RE: [PATCH v3 1/3] arm64, vmcoreinfo : Append 'PTRS_PER_PGD' to vmcoreinfo

From: Kazuhito Hagio
Date: Fri Apr 05 2019 - 16:26:51 EST


Hi James,

Thank you for your comment.

-----Original Message-----
> Hi Kazu,
>
> On 27/03/2019 16:07, Kazuhito Hagio wrote:
> > On 3/26/2019 12:36 PM, James Morse wrote:
> >> On 20/03/2019 05:09, Bhupesh Sharma wrote:
> >>> With ARMv8.2-LVA architecture extension availability, arm64 hardware
> >>> which supports this extension can support a virtual address-space upto
> >>> 52-bits.
> >>>
> >>> Since at the moment we enable the support of this extension in kernel
> >>> via CONFIG flags, e.g.
> >>> - User-space 52-bit LVA via CONFIG_ARM64_USER_VA_BITS_52
> >>>
> >>> so, there is no clear mechanism in the user-space right now to
> >>> determine these CONFIG flag values and hence determine the maximum
> >>> virtual address space supported by the underlying kernel.
> >>>
> >>> User-space tools like 'makedumpfile' therefore are broken currently
> >>> as they have no proper method to calculate the 'PTRS_PER_PGD' value
> >>> which is required to perform a page table walk to determine the
> >>> physical address of a corresponding virtual address found in
> >>> kcore/vmcoreinfo.
> >>>
> >>> If one appends 'PTRS_PER_PGD' number to vmcoreinfo for arm64,
> >>> it can be used in user-space to determine the maximum virtual address
> >>> supported by underlying kernel.
> >>
> >> I don't think this really solves the problem, it feels fragile.
> >>
> >> I can see how vmcoreinfo tells you VA_BITS==48, PAGE_SIZE==64K and PTRS_PER_PGD=1024.
> >> You can use this to work out that the top level page table size isn't consistent with a
> >> 48bit VA, so 52bit VA must be in use...
> >>
> >> But wasn't your problem walking the kernel page tables? In particular the offset that we
> >> apply because the tables were based on a 48bit VA shifted up in swapper_pg_dir.
> >>
> >> Where does the TTBR1_EL1 offset come from with this property? I assume makedumpfile
> >> hard-codes it when it sees 52bit is in use ... somewhere.
>
> > My understanding is that the TTBR1_EL1 offset comes from a kernel
> > virtual address with the exported PTRS_PER_PGD.
> >
> > With T1SZ is 48bit and T0SZ is 52bit,
>
> (PTRS_PER_PGD doesn't tell you this, PTRS_PER_PGD lets you spot something odd is
> happening, and this just happens to be the only odd combination today.)
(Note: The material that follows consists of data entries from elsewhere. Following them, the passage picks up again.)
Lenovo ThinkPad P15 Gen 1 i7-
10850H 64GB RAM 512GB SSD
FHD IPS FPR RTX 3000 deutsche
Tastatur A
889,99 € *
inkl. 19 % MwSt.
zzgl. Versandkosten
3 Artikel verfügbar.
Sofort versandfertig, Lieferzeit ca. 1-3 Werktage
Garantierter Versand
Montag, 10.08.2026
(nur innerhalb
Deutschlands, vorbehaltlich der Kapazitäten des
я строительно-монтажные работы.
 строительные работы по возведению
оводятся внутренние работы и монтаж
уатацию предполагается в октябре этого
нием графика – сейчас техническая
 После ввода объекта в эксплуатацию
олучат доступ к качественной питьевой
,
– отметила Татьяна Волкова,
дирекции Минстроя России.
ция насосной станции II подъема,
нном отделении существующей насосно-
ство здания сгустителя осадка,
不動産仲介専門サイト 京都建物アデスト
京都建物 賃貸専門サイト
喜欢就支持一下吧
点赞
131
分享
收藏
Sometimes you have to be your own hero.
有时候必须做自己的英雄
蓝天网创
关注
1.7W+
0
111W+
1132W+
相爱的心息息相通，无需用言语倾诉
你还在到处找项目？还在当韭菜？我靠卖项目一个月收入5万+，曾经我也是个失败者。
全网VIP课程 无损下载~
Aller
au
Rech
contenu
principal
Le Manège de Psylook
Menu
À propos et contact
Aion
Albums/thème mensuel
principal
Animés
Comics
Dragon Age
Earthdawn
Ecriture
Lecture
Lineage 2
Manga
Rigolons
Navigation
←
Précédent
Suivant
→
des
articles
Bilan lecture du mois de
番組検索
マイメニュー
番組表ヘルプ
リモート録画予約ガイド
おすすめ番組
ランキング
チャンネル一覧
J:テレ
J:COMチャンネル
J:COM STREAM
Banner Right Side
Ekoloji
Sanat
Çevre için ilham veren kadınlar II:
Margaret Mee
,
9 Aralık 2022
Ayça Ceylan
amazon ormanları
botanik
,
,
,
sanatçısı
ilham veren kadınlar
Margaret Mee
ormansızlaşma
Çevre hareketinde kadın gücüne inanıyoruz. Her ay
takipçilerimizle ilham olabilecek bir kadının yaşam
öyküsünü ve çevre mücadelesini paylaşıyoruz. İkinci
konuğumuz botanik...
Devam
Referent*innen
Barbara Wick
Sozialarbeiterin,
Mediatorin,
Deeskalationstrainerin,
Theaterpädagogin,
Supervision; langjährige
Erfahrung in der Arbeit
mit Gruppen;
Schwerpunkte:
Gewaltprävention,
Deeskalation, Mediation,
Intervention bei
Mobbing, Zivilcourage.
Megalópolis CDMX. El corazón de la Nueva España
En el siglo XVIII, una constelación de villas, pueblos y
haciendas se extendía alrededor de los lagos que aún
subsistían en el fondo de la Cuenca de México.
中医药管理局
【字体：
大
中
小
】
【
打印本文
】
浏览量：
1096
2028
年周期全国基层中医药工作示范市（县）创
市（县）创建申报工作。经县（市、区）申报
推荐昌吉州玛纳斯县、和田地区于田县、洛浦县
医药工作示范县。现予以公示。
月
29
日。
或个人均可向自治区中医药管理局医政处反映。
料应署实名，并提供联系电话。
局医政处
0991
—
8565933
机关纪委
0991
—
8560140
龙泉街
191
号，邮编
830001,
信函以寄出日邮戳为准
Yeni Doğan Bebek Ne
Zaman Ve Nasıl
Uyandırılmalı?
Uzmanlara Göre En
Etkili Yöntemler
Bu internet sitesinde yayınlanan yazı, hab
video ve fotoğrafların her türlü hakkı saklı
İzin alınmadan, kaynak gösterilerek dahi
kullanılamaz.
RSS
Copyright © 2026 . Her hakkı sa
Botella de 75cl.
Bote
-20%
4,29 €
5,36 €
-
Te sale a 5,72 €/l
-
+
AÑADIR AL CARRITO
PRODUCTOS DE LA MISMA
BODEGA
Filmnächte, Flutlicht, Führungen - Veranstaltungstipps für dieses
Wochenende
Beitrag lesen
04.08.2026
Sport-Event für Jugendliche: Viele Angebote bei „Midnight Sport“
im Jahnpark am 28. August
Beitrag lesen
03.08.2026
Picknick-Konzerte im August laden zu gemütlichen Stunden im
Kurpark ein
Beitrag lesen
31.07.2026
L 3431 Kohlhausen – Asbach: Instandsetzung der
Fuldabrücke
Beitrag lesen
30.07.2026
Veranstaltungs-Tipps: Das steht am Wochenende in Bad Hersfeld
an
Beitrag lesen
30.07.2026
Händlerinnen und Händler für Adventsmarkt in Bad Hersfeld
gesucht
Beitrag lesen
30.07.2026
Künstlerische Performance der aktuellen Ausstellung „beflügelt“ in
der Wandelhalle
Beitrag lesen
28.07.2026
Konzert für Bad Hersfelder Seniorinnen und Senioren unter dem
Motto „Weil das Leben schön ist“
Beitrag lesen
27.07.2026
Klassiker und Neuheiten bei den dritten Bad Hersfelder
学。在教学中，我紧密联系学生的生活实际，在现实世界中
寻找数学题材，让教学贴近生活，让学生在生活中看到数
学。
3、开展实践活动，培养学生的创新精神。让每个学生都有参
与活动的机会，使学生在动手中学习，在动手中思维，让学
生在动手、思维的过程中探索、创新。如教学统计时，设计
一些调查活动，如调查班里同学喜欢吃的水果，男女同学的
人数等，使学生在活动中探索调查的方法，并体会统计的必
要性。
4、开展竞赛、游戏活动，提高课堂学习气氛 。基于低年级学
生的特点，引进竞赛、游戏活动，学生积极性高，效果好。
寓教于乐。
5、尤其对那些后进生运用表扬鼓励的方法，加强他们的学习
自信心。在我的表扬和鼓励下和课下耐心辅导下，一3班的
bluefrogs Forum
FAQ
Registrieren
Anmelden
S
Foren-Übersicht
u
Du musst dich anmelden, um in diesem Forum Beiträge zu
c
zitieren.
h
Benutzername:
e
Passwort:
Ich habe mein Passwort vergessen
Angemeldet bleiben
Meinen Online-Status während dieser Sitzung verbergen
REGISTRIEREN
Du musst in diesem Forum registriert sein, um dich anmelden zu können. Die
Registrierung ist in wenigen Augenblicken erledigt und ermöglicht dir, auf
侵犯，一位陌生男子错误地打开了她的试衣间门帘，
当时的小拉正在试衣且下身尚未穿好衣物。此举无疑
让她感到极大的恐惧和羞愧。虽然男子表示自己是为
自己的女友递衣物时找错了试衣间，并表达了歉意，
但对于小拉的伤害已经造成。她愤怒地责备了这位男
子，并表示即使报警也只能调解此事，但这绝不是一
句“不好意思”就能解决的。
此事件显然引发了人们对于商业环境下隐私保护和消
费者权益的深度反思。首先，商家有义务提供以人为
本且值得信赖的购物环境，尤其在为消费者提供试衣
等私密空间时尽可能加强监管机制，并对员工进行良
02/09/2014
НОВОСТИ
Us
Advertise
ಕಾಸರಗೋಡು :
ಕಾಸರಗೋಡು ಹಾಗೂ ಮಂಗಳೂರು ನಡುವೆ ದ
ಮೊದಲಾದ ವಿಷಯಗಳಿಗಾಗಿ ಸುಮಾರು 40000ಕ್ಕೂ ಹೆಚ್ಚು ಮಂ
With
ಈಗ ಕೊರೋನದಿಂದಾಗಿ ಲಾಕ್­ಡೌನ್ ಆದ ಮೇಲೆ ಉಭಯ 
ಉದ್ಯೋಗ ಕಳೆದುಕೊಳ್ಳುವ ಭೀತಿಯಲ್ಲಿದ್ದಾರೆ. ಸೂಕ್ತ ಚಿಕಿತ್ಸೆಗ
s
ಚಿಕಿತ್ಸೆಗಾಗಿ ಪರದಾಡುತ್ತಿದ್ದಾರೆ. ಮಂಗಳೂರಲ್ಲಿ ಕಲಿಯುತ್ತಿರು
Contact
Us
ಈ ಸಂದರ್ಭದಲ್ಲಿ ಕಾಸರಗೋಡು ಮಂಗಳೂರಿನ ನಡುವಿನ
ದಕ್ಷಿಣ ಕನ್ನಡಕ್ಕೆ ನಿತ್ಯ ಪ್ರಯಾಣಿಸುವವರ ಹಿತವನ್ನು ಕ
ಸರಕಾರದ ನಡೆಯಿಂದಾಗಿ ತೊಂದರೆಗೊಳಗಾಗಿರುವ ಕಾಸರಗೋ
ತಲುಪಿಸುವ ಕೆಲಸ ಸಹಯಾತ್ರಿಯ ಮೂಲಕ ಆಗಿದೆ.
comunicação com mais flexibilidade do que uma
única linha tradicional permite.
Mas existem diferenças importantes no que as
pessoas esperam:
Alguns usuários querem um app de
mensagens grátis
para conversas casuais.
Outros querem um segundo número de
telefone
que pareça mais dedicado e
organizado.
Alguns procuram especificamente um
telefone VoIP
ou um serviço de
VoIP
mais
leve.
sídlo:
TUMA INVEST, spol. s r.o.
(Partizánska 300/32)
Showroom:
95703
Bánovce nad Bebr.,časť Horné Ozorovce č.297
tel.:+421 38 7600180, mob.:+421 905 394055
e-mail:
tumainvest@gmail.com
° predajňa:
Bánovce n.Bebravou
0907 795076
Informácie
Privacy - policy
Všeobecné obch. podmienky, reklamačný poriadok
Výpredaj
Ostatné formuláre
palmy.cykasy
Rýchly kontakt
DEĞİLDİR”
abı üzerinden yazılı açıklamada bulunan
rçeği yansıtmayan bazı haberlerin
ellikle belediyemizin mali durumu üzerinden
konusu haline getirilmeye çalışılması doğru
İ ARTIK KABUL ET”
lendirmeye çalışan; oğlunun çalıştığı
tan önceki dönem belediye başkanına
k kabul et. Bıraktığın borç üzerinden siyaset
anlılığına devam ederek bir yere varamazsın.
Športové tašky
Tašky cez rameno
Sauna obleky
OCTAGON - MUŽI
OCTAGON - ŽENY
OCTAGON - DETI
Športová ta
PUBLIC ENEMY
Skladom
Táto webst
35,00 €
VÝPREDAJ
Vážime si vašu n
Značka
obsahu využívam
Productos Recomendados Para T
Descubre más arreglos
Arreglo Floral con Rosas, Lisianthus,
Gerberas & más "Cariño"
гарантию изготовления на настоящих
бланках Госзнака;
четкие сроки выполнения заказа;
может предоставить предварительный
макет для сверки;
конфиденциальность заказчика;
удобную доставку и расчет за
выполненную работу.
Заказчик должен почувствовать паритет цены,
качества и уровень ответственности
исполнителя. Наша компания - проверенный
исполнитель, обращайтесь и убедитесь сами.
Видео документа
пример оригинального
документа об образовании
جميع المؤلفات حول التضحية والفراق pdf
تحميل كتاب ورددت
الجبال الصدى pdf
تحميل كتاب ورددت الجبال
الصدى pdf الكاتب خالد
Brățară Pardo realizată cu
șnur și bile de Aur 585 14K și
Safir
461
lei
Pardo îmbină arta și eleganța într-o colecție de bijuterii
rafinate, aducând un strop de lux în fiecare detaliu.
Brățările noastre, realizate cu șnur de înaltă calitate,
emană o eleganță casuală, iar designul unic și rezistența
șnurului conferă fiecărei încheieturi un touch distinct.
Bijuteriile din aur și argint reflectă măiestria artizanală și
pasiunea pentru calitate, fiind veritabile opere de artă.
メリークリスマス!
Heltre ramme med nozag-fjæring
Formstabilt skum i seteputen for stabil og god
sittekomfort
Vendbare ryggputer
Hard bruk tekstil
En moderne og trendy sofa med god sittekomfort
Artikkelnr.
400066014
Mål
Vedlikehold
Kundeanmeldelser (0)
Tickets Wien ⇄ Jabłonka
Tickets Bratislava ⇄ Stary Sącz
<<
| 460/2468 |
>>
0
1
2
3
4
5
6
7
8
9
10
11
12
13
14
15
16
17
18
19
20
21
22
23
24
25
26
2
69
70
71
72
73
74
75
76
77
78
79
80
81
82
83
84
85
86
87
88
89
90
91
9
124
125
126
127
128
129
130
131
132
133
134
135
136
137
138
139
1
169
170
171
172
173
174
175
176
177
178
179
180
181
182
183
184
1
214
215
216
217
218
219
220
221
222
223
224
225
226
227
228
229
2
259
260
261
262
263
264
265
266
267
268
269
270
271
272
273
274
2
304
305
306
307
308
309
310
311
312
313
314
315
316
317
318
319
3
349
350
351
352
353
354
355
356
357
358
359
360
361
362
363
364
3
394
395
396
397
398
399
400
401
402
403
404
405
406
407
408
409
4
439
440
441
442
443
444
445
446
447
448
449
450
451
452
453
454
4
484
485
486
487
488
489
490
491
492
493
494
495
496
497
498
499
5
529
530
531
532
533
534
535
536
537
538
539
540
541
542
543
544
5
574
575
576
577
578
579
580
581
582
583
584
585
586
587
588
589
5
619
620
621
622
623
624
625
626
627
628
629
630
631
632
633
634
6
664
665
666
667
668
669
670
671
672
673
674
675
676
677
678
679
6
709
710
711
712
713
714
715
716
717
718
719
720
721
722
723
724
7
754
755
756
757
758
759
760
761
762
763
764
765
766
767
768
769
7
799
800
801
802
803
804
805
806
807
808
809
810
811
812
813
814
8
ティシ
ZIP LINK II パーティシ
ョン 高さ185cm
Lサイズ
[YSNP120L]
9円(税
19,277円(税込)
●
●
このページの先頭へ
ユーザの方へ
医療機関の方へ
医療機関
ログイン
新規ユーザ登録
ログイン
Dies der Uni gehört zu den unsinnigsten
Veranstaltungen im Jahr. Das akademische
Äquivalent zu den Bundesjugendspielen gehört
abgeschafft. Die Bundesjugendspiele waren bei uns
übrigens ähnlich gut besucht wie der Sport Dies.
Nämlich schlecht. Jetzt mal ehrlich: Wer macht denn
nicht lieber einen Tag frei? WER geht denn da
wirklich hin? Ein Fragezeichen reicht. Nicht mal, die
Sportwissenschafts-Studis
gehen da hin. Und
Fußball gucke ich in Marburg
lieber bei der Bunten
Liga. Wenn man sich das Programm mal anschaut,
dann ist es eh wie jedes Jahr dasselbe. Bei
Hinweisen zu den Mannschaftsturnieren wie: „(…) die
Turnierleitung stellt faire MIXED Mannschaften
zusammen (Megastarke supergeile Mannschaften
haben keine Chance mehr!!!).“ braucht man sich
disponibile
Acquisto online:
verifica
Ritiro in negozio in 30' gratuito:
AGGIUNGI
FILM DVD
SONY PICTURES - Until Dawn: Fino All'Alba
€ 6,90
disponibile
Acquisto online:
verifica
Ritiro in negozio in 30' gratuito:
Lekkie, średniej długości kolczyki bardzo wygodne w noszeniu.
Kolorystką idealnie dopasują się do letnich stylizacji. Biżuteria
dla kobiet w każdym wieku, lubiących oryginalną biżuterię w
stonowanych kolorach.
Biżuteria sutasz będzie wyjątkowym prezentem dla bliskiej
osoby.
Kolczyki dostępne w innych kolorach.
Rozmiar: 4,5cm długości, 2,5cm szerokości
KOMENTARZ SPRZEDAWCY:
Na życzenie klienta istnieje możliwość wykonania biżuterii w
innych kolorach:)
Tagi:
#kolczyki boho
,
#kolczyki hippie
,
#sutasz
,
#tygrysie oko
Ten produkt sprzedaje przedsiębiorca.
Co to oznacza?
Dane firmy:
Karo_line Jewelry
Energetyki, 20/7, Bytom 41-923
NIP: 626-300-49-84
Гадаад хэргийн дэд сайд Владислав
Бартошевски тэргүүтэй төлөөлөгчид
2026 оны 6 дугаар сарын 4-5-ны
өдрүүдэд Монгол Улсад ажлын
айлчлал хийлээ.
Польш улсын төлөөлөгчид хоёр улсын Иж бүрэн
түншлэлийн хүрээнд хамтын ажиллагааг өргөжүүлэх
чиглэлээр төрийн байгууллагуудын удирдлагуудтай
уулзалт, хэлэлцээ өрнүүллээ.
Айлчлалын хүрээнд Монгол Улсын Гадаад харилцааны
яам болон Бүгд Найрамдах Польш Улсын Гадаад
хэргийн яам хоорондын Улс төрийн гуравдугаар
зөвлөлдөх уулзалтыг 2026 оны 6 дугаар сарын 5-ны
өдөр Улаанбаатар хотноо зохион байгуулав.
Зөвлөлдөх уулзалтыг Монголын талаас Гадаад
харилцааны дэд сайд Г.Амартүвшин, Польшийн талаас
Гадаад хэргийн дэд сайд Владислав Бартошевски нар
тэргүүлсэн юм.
I didn't intend to guess other things from PTRS_PER_PGD.

> > kva = 0xffff000000000000 <--- start of kernel virtual address
>
> Does makedumpfile have this value? If the kernel were using 52bit VA for TTBR1 this value
> would be different.

This was an example address to show that pgd_index() automatically returns
a value including the offset for any kernel virtual address by the exported
PTRS_PER_PGD. In this case, even for the first virtual address, it returns
the non-zero value, which is the offset. (sorry for the poor explanation..)

So makedumpfile doesn't need the start address specifically to walk the page
tables, and I was thinking that exporting PTRS_PER_PGD may be stable unless
pgd_index() doesn't change.

> > pgd_index(kva) = (kva >> PGDIR_SHIFT) & (PTRS_PER_PGD - 1)
> > = (0xffff000000000000 >> 42) & (1024 - 1)
> > = 0x00000000003fffc0 & 0x3ff
> > = 0x3c0 <--- the offset (0x3c0) is included
> >
> > This is what kernel does now, so makedumpfile also wants to do.
>
> Sure, and it would work today. I'm worried about tomorrow, where we support something new,
> and need to bundle new information out through vmcoreinfo. This ends up being used to
> fingerprint the kernel support, instead of as the value it was intended to be.

Yes, more stable and reasonable way is preferable.

> >> We haven't solved the problem!
> >>
> >> Today __cpu_setup() sets T0SZ and T1SZ differently for 52bit VA, but in the future it
> >> could set them the same, or different the other-way-round.
> >>
> >> Will makedumpfile using this value keep working once T1SZ is 52bit VA too? In this case
> >> there would be no ttbr offset.
> >
> > If T1SZ is 52bit, probably kernel virtual address starts from 0xfff0000000000000,
>
> I didn't think this 'bottom of the ttbr1 mapping range' value was exposed anywhere.
> Where can user-space get this from? (I can't see it in the vmcoreinfo list)
>
>
> > then the offset becomes 0 with the pgd_index() above.
> > I think makedumpfile will keep working with that.
>
>
> Steve mentions a 52/48 combination in his kernel series:
> https://lore.kernel.org/linux-arm-kernel/20190218170245.14915-1-steve.capper@xxxxxxx/
>
>
> I think vmcoreinfo-users will eventually need to spot 52bit used in TTBR1 and/or TTBR0,
> and possibly: configured, but not enabled in either. (this is because the bits are also
> used for pointer-auth, the kernel may be built for both pointer-auth and 52-bit VA, and
> chose which to enabled at boot based on some policy)
>
> I don't see how you can do this with one value.
> I'd like to get this right now, so we user-space doesn't need updating again!

I need to understand the 52-bit kernel VA implementation, pointer-auth,
and Bhupesh's discussion. I will catch up them.

Thanks a lot!
Kazu

>
>
> Thanks,
>
> James